Material to process =
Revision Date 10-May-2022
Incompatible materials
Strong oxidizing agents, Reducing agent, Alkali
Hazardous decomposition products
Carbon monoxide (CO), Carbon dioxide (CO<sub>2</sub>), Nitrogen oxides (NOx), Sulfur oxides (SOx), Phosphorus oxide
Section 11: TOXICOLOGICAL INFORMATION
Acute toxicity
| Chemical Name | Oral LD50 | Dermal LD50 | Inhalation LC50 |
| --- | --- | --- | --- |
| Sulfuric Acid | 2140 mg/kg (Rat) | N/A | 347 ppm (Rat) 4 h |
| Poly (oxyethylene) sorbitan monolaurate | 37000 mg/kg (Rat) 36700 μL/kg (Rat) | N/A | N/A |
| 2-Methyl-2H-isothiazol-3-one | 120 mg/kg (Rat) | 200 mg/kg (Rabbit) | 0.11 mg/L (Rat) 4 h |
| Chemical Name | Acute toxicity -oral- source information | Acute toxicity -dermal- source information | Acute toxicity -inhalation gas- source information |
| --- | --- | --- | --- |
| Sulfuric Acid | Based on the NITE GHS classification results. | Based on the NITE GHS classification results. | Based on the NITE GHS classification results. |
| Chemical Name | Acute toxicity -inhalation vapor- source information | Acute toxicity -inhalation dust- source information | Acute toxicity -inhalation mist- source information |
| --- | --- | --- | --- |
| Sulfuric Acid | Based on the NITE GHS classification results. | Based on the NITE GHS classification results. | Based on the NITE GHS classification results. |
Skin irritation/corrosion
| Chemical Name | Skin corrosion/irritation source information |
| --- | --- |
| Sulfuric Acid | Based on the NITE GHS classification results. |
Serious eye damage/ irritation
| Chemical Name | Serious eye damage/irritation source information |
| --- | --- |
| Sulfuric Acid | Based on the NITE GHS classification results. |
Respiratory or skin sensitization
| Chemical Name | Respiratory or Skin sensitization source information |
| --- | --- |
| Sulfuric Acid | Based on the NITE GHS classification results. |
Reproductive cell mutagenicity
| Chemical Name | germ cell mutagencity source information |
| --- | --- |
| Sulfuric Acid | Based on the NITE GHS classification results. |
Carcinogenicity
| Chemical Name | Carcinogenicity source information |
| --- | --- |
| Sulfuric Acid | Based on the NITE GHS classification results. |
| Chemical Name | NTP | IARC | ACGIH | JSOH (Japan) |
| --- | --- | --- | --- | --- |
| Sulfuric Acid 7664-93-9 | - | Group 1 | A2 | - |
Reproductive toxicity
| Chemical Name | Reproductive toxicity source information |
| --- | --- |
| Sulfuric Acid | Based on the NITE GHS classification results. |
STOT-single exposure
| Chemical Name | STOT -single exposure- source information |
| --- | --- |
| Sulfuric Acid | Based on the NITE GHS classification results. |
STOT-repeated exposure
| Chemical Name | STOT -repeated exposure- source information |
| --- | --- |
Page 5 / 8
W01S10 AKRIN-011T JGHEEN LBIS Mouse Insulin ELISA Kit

Aim of the task = Show every line of the entries above where the word "single" occurs.

Result of the exercise =
STOT-single exposure
| Chemical Name | STOT -single exposure- source information |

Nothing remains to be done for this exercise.